I was not a fast reader (yet), but I got all the way to the introduction of Jadis (that scary-looking lady on the cover) on my first try. Jadis scared me, so I stopped for a while. I don’t remember it being very long, although it’s true that time is funny in childhood memories. I had been enjoying the story so much that eventually, to reassure myself, I flipped through the book looking only at the pictures. With the flawless logic of a very girly five-year-old, I decided that no book containing a pegasus could possibly be THAT bad, and immediately plunged through the rest of the book. (“I could lose my job for saying this,” said my kindergarten teacher to my parents, “but have you ever considered homeschooling?”)
I liked The Magician’s Nephew so much that I reread it, and then I reread it again, all the while begging my mother for the next book. I have to hand it to her: she encouraged my fledgling book habit and accommodated it as much as possible in a town with no bookstore, and eventually we acquired the entire series. I remember this process taking a very long time, but it’s entirely probable that my judgement was clouded.
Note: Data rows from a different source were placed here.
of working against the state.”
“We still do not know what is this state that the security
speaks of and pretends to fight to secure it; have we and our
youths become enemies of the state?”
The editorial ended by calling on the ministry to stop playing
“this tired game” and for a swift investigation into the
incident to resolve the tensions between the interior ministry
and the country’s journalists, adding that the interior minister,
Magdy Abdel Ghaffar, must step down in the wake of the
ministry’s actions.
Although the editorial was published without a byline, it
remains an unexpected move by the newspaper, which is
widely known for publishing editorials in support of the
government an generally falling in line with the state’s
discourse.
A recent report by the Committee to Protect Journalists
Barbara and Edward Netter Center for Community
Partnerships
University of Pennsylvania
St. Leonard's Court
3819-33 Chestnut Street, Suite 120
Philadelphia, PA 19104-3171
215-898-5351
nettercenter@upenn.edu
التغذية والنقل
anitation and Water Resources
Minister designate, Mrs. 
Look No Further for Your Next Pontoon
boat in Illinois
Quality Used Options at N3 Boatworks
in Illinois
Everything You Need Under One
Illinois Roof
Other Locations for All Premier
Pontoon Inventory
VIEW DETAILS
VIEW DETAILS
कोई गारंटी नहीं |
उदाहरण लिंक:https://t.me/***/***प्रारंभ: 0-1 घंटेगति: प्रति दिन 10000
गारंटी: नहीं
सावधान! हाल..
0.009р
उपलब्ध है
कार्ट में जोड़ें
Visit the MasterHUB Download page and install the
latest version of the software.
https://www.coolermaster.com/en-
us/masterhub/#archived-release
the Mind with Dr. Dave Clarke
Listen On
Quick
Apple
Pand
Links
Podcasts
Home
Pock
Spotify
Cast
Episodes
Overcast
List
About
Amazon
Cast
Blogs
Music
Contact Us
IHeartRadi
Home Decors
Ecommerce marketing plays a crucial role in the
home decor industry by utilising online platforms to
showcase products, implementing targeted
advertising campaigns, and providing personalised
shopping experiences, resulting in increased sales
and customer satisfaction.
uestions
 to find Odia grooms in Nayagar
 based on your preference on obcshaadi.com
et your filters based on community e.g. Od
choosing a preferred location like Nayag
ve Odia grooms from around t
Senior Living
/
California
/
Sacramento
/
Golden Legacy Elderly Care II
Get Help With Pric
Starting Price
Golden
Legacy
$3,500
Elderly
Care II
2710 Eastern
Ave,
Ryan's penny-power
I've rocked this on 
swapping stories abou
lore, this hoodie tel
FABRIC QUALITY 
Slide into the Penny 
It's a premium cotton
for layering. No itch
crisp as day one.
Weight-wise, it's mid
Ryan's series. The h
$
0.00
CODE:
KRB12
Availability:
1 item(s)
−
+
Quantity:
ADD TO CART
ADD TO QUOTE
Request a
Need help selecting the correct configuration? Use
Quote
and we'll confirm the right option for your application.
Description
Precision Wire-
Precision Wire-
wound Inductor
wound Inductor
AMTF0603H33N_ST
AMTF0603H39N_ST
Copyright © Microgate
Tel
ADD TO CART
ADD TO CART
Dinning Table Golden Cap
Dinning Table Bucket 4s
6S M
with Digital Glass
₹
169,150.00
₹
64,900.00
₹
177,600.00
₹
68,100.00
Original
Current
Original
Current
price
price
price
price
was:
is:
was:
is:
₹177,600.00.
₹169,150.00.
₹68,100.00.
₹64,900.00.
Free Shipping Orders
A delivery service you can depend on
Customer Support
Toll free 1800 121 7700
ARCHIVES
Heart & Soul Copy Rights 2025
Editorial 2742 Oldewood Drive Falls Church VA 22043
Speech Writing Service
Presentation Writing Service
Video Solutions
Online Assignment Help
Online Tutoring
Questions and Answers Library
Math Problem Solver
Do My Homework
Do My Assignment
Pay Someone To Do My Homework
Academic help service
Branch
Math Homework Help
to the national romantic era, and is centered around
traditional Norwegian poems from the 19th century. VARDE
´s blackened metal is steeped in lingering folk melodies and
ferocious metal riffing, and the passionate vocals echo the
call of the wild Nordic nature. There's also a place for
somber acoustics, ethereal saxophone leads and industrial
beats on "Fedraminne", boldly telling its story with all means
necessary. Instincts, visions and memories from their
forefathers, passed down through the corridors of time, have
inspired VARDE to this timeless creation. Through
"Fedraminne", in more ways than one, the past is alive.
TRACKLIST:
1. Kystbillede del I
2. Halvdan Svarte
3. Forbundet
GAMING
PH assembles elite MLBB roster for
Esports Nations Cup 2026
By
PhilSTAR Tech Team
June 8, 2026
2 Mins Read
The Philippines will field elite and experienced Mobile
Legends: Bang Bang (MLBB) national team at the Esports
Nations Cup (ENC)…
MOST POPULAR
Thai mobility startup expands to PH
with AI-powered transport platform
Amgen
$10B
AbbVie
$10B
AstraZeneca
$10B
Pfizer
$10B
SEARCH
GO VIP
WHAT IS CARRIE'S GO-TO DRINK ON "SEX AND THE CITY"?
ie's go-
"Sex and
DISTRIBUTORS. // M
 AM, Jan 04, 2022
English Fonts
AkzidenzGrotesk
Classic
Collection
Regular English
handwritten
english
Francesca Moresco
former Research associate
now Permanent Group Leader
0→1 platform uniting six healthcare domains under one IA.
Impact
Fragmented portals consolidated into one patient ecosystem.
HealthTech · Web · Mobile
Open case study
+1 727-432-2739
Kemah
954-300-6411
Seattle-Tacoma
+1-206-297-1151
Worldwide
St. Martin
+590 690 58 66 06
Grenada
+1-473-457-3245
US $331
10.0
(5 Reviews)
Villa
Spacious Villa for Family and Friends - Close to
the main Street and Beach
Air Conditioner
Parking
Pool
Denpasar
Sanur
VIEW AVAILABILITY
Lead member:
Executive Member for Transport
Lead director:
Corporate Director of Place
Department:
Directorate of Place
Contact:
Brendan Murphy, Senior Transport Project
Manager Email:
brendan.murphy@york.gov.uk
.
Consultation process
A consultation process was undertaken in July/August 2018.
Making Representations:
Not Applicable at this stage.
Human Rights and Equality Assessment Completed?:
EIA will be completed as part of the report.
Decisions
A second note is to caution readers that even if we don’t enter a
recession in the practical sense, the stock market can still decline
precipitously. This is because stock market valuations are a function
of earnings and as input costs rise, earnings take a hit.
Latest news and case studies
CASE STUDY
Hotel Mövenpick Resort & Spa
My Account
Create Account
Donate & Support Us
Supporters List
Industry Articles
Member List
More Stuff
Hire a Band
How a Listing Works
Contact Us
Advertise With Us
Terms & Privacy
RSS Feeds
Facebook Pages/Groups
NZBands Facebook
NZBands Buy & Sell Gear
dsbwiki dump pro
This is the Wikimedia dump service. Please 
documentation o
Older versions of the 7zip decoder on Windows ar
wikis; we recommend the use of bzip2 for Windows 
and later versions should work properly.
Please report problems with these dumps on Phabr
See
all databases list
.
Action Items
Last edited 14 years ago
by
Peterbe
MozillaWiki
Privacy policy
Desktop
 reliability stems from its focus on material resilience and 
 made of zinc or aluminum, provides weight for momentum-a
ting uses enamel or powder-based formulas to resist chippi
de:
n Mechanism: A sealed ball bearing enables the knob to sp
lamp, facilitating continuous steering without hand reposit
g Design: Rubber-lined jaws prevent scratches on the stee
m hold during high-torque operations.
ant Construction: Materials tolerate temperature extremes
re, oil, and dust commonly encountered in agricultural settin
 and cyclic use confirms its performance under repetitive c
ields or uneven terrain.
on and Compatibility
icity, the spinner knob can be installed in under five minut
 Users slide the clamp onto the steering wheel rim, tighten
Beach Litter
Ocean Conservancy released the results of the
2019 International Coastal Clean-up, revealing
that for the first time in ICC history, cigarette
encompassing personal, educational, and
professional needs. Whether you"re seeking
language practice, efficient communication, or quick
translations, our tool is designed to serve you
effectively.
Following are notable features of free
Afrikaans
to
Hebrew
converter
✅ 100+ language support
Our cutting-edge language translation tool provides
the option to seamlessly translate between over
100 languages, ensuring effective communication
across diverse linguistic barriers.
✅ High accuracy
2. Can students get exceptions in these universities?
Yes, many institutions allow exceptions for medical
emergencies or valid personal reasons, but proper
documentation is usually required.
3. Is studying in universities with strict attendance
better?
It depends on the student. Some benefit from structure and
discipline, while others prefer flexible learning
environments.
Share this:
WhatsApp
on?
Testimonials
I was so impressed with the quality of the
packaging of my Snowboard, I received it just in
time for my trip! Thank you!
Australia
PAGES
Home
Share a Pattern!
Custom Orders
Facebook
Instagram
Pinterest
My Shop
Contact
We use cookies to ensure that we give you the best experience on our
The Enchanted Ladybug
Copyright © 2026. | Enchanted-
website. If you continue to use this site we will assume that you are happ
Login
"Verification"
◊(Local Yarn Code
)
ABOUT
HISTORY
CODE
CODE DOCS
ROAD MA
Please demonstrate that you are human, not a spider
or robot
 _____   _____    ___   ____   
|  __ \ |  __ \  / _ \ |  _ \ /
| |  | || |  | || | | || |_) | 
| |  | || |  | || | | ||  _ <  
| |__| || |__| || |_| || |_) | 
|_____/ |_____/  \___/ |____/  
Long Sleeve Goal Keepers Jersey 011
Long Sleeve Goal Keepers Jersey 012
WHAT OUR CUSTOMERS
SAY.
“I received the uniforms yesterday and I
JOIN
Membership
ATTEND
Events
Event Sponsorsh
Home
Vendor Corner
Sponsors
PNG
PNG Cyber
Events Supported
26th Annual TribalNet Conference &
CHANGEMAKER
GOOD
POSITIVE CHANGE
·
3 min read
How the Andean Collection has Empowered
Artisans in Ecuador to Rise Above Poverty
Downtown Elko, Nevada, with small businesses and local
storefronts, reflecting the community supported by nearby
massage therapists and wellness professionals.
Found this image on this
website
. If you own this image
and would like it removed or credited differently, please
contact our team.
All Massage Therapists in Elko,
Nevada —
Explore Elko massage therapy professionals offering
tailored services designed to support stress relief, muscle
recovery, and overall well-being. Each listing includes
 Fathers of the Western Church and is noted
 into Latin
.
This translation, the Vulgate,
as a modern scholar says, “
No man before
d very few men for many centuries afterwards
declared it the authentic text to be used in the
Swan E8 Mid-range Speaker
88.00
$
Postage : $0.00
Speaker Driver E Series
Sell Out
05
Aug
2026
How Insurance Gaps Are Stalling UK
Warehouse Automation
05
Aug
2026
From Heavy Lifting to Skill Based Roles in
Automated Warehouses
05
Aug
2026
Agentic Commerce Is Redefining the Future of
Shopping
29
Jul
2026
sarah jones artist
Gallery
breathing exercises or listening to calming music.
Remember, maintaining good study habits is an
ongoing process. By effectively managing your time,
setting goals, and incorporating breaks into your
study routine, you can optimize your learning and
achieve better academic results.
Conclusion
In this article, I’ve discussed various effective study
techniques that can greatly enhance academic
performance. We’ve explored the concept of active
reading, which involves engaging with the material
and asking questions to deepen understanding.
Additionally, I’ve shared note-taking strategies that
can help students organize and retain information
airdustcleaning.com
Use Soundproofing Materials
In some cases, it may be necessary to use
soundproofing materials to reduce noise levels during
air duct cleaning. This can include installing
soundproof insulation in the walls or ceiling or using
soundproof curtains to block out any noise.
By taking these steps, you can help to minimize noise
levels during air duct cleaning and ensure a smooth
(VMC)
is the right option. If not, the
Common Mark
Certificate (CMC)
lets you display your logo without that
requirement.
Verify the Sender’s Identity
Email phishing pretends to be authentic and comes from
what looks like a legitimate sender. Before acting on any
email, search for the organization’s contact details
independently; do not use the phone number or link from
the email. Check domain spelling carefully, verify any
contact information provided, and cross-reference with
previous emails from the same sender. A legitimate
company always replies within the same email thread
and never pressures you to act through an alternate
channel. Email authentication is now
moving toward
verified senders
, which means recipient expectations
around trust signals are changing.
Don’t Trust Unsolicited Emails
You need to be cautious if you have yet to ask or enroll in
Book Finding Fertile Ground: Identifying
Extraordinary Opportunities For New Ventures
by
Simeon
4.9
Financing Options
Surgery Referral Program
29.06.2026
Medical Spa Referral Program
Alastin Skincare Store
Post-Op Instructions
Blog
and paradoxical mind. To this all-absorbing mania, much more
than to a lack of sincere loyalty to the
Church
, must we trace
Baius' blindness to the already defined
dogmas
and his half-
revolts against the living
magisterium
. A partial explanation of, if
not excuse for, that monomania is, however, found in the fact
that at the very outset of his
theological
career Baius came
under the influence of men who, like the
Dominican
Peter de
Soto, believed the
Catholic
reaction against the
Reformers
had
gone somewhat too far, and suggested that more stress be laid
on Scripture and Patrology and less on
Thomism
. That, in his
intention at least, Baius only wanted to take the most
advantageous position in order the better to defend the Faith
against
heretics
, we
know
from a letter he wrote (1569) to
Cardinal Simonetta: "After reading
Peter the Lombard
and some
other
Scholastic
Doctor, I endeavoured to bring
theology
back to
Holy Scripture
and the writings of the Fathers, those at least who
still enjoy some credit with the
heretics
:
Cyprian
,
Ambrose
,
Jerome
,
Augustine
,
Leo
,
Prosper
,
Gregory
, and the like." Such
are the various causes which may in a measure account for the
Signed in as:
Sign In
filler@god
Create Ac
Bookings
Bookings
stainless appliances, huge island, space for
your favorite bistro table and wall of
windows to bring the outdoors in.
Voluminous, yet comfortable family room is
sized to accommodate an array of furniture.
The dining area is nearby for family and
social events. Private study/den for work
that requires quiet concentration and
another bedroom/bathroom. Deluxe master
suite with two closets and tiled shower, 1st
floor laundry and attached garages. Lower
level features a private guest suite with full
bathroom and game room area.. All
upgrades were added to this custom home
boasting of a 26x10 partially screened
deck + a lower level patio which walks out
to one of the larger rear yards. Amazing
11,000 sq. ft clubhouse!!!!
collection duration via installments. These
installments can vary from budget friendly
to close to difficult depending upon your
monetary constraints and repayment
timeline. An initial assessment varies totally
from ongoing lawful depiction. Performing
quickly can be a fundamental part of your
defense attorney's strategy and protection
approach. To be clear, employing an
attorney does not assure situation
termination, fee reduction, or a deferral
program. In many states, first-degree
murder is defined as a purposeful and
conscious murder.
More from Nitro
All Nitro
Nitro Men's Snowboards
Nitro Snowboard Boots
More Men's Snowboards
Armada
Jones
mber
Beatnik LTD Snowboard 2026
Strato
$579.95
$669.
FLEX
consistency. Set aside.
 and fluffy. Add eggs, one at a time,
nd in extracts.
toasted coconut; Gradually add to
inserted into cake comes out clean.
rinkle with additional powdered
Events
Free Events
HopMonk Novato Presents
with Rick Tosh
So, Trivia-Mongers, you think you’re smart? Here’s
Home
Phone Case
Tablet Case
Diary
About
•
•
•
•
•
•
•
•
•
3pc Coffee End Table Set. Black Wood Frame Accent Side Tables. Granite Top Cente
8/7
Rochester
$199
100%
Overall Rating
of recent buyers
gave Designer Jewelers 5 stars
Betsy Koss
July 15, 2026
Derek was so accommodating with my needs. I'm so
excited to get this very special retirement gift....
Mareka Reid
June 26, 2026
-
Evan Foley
This was the book that introduced me to real fantasy, the one that changed my budding love for reading into an obsession. It set the precedent for literally everything else I have ever read afterward. It’s the entire reason why, for basically the entirety of elementary school, my mother constantly had to drag my nose out of a book in order to get me to do anything. The Chronicles of Narnia were the beginning of several bad habits of mine: the one where I peek at the later chapters when alarmed or unsure about beginning chapters, for example (this happens less and less nowadays, but it still occasionally happens). Also the one where I bring books to the dinner table (my family eventually gave up on explaining table manners and, once they decided a good example was useless, started bringing their own books to the table too). Also the one where I reread things I like. I don’t just reread them once, either. I reread them until the cover falls off. And then I get another copy and reread them some more.

Apocalypse+end of the world? Totally okay with my five-year-old self. What happened to Susan? Less okay.
As an adult, looking back, I can see loads of problems with the series. Actually, I saw most of the big ones even as a kid: why are humans divinely ordained to rule over animals? Especially when the animals are just as sentient as the people are? Isn’t that a little elitist? Rather uncomfortably similar to white supremacism, actually, when you think about it? And what about Susan’s fate in the last book? I could write entire essays on the problem with Susan being denied entrance to Heaven based seemingly on the fact that she discovered sexuality, but other people have already done that (see Neil Gaiman’s short story The Problem of Susan, if you don’t mind never sleeping again). And as an adult, the bluntness of the Christian metaphors is sometimes hard to take. (As a kid I just thought it was interesting.)
I can see all of that, but I just can’t dislike the series. It’s too deeply embedded in my childhood and my love for reading; too many wonderful things have come from my love of those stories for me to stop loving them. And you know what? Sometimes, when I’m feeling incredibly nostalgic, I still go back and reread the whole thing. No matter how many times I read over it, the wonder of my first real experience with fantasy is still there, waiting for me.